Aku terus membunuh dan terus membunuh setiap White Wolf yang mendekatiku, tapi setelah sekian banyak White Wolf yang aku bunuh, tiba-tiba daerah sekitarku menjadi sangat sunyi, hanya terdengar suara angin di musim dingin, mungkin. Rasanya aneh jika Monster bisa habis, karena jika memang begitu, player lainnya yang tidak beruntung akan kesulitan naik level atau mendapatkan bahan-bahan lainnya.

Tiba-tiba terdengar bunyi peringatan di sistemku. Dan sesuatu berwarna putih dan besar berjalan ke arahku dengan kecepatan yang sangat lambat, tapi setiap langkahnya membuatku ketakutan. Maksudku, ini sudah pasti bukan Monster kroco biasa, dia adalah Boss dari Monster White Wolf Zone, yang akan muncul setelah banyak dari White Wolf yang terbantai.

Tiba-tiba Monster putih itu dengan cepat melaju ke arahku, dan aku bisa melihat wujud serta nama Monsternya. Yeti, adalah legenda Monster di pegunungan bersalju, mungkin versi salju dari BigFoot. Monster Yeti itu berlari dengan cepat ke arahku.

"Hmm? Skill baru? Perisai udara? Apa ini? Tunggu! Levelku bertambah satu."

Aku mengaktifkan skill: perisai udara. Ada tanda bidikan di sudut pandangku, dan saat aku memfokuskan pikiranku pada bidikan yang bisa aku pindah-pindahkan, sebuah perisai transparan berbentuk persegi panjang ke atas terbentuk beberapa meter di depanku. Mungkin hanya aku saja yang bisa melihat perisai itu, karena Monster Yeti itu malah menabrak perisai udara yang aku buat. Dia berteriak marah dan memukul-mukul perisai udaraku, dan dalam empat kali pukulan, sebuah retakan muncul di perisai udaraku sebelum akhirnya hancur dan Monster Yeti itu berlari cepat ke arahku.

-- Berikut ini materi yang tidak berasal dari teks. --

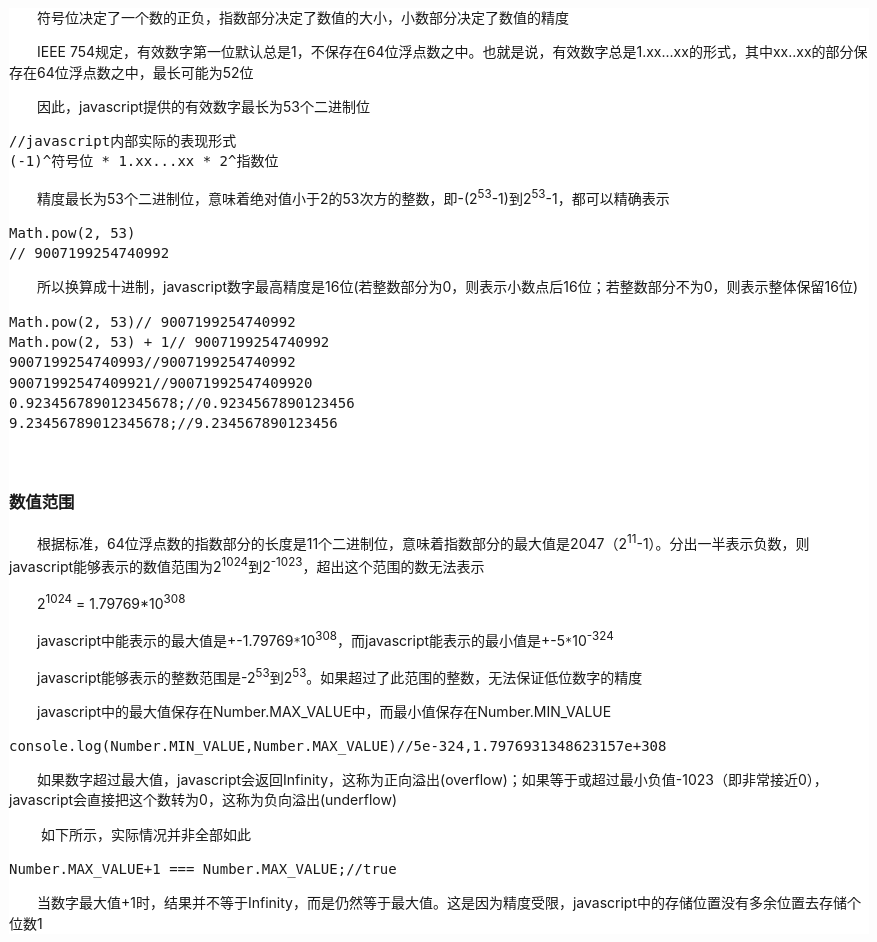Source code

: 　　符号位决定了一个数的正负，指数部分决定了数值的大小，小数部分决定了数值的精度

　　IEEE 754规定，有效数字第一位默认总是1，不保存在64位浮点数之中。也就是说，有效数字总是1.xx...xx的形式，其中xx..xx的部分保存在64位浮点数之中，最长可能为52位

　　因此，javascript提供的有效数字最长为53个二进制位

<div class="cnblogs_code">
<pre>//javascript内部实际的表现形式
(-1)^符号位 * 1.xx...xx * 2^指数位</pre>
</div>

　　精度最长为53个二进制位，意味着绝对值小于2的53次方的整数，即-(2<sup>53</sup>-1)到2<sup>53</sup>-1，都可以精确表示

<div class="cnblogs_code">
<pre>Math.pow(2, 53)
// 9007199254740992</pre>
</div>

　　所以换算成十进制，javascript数字最高精度是16位(若整数部分为0，则表示小数点后16位；若整数部分不为0，则表示整体保留16位)

<div class="cnblogs_code">
<pre>Math.pow(2, 53)// 9007199254740992
Math.pow(2, 53) + 1// 9007199254740992
9007199254740993//9007199254740992
90071992547409921//90071992547409920
0.923456789012345678;//0.9234567890123456
9.23456789012345678;//9.234567890123456</pre>
</div>

&nbsp;

### 数值范围

　　根据标准，64位浮点数的指数部分的长度是11个二进制位，意味着指数部分的最大值是2047（2<sup>11</sup>-1）。分出一半表示负数，则javascript能够表示的数值范围为2<sup>1024</sup>到2<sup>-1023</sup>，超出这个范围的数无法表示

　　2<sup>1024</sup> = 1.79769*10<sup>308</sup>

　　javascript中能表示的最大值是+-1.79769`*`10<sup>308</sup>，而javascript能表示的最小值是+-5`*`10<sup>-324</sup>

　　javascript能够表示的整数范围是-2<sup>53</sup>到2<sup>53</sup>。如果超过了此范围的整数，无法保证低位数字的精度

　　javascript中的最大值保存在Number.MAX_VALUE中，而最小值保存在Number.MIN_VALUE

<div class="cnblogs_code">
<pre>console.log(Number.MIN_VALUE,Number.MAX_VALUE)//5e-324,1.7976931348623157e+308</pre>
</div>

　　如果数字超过最大值，javascript会返回Infinity，这称为正向溢出(overflow)；如果等于或超过最小负值-1023（即非常接近0），javascript会直接把这个数转为0，这称为负向溢出(underflow)

&nbsp;　　如下所示，实际情况并非全部如此

<div class="cnblogs_code">
<pre>Number.MAX_VALUE+1 === Number.MAX_VALUE;//true</pre>
</div>

　　当数字最大值+1时，结果并不等于Infinity，而是仍然等于最大值。这是因为精度受限，javascript中的存储位置没有多余位置去存储个位数1
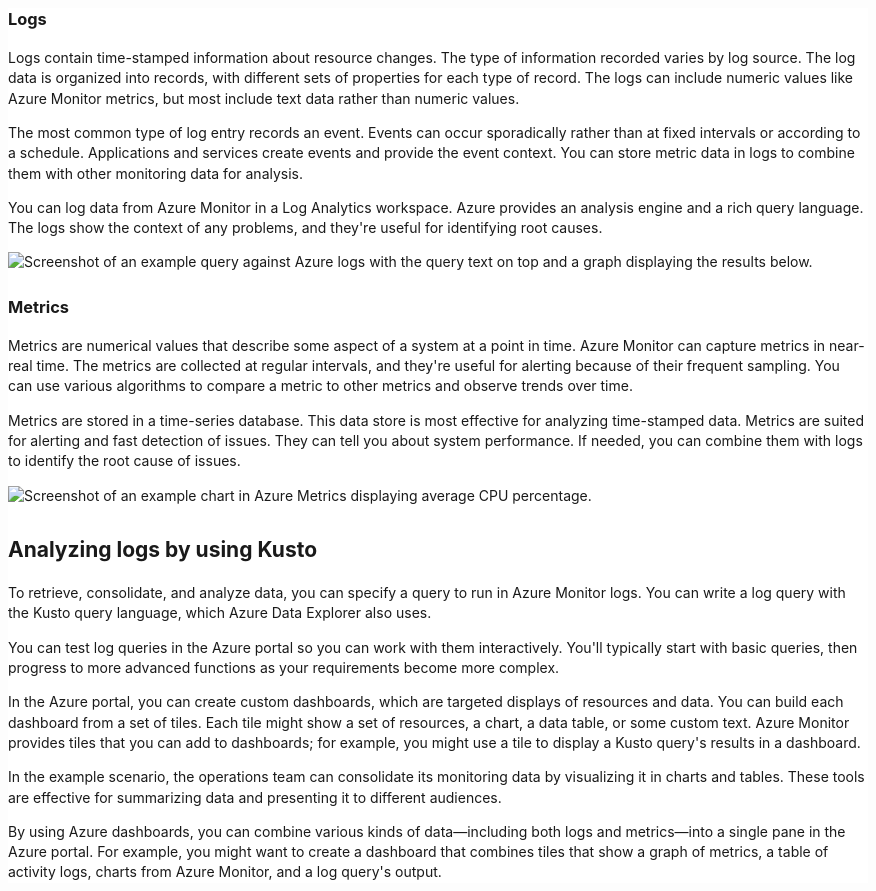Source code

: ### Logs

Logs contain time-stamped information about resource changes. The type of information recorded varies by log source. The log data is organized into records, with different sets of properties for each type of record. The logs can include numeric values like Azure Monitor metrics, but most include text data rather than numeric values.

The most common type of log entry records an event. Events can occur sporadically rather than at fixed intervals or according to a schedule. Applications and services create events and provide the event context. You can store metric data in logs to combine them with other monitoring data for analysis.

You can log data from Azure Monitor in a Log Analytics workspace. Azure provides an analysis engine and a rich query language. The logs show the context of any problems, and they're useful for identifying root causes.

![Screenshot of an example query against Azure logs with the query text on top and a graph displaying the results below.](https://learn.microsoft.com/en-us/training/modules/analyze-infrastructure-with-azure-monitor-logs/media/2-azure-logs-query-example.png)

### Metrics

Metrics are numerical values that describe some aspect of a system at a point in time. Azure Monitor can capture metrics in near-real time. The metrics are collected at regular intervals, and they're useful for alerting because of their frequent sampling. You can use various algorithms to compare a metric to other metrics and observe trends over time.

Metrics are stored in a time-series database. This data store is most effective for analyzing time-stamped data. Metrics are suited for alerting and fast detection of issues. They can tell you about system performance. If needed, you can combine them with logs to identify the root cause of issues.

![Screenshot of an example chart in Azure Metrics displaying average CPU percentage.](https://learn.microsoft.com/en-us/training/modules/analyze-infrastructure-with-azure-monitor-logs/media/2-azure-monitor-metrics.png)

## Analyzing logs by using Kusto

To retrieve, consolidate, and analyze data, you can specify a query to run in Azure Monitor logs. You can write a log query with the Kusto query language, which Azure Data Explorer also uses.

You can test log queries in the Azure portal so you can work with them interactively. You'll typically start with basic queries, then progress to more advanced functions as your requirements become more complex.

In the Azure portal, you can create custom dashboards, which are targeted displays of resources and data. You can build each dashboard from a set of tiles. Each tile might show a set of resources, a chart, a data table, or some custom text. Azure Monitor provides tiles that you can add to dashboards; for example, you might use a tile to display a Kusto query's results in a dashboard.

In the example scenario, the operations team can consolidate its monitoring data by visualizing it in charts and tables. These tools are effective for summarizing data and presenting it to different audiences.

By using Azure dashboards, you can combine various kinds of data—including both logs and metrics—into a single pane in the Azure portal. For example, you might want to create a dashboard that combines tiles that show a graph of metrics, a table of activity logs, charts from Azure Monitor, and a log query's output.
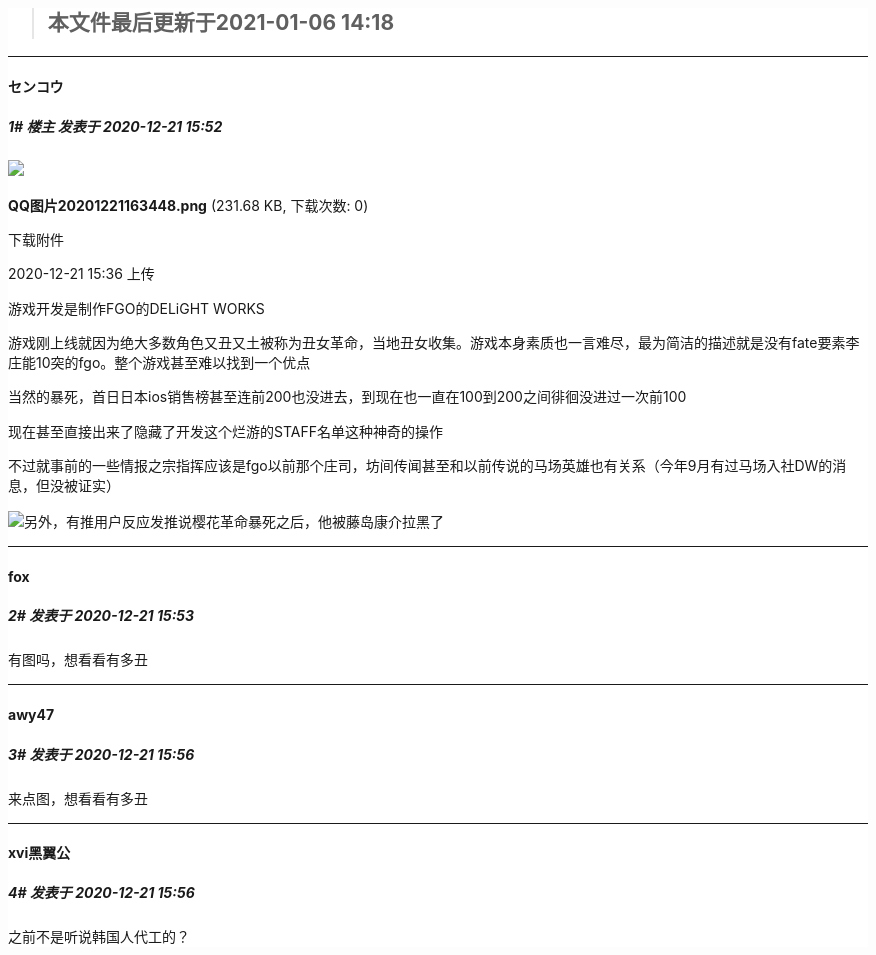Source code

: > ## **本文件最后更新于2021-01-06 14:18** 


-----

####  センコウ  
##### 1#       楼主       发表于 2020-12-21 15:52


<img src="https://img.saraba1st.com/forum/202012/21/153603jjajjjffrj4oaaaf.png" referrerpolicy="no-referrer">


<strong>QQ图片20201221163448.png</strong> (231.68 KB, 下载次数: 0)

下载附件

2020-12-21 15:36 上传


游戏开发是制作FGO的DELiGHT WORKS


游戏刚上线就因为绝大多数角色又丑又土被称为丑女革命，当地丑女收集。游戏本身素质也一言难尽，最为简洁的描述就是没有fate要素李庄能10突的fgo。整个游戏甚至难以找到一个优点


当然的暴死，首日日本ios销售榜甚至连前200也没进去，到现在也一直在100到200之间徘徊没进过一次前100


现在甚至直接出来了隐藏了开发这个烂游的STAFF名单这种神奇的操作


不过就事前的一些情报之宗指挥应该是fgo以前那个庄司，坊间传闻甚至和以前传说的马场英雄也有关系（今年9月有过马场入社DW的消息，但没被证实）

<img src="https://static.saraba1st.com/image/smiley/face2017/065.png" referrerpolicy="no-referrer">另外，有推用户反应发推说樱花革命暴死之后，他被藤岛康介拉黑了


-----

####  fox  
##### 2#       发表于 2020-12-21 15:53


有图吗，想看看有多丑


-----

####  awy47  
##### 3#       发表于 2020-12-21 15:56


来点图，想看看有多丑


-----

####  xvi黑翼公  
##### 4#       发表于 2020-12-21 15:56


之前不是听说韩国人代工的？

Aku tidak mungkin bisa menahan serangan mengerikannya.

Dia melayangkan pukulan dari tangan kanannya. Aku berguling ke depan dan menusuk perut sixpacknya. Tapi aku salah, karena pedangku menyangkut di perut sixpacknya, dia memukul kepalaku dengan tangan kirinya dan membuatku terpental sekaligus mengurangi lima persen HPku.

Sial! Pedangku masih menyangkut di perutnya.

Dia menggunakan tangan kanannya dan menarik pedangku yang menancap di perutnya, lalu melemparkannya ke arahku dengan kecepatan yang tidak masuk akal. Tapi aku langsung mengaktifkan skill: percepatan. Dan aku bisa memegang pegangan pedangku saat pedangnya melewatiku.

Aku tersenyum sombong ke arah Monster Yeti itu, "Ada apa? Ini saja?!"

Seperti mengerti kalimatku, dia meraung keras dan berlari ke arahku. Mulai sekarang aku akan berhenti menghina Monster, karena efek yang dihasilkan sama seperti hate reaction, yaitu memperkuat ATK mereka.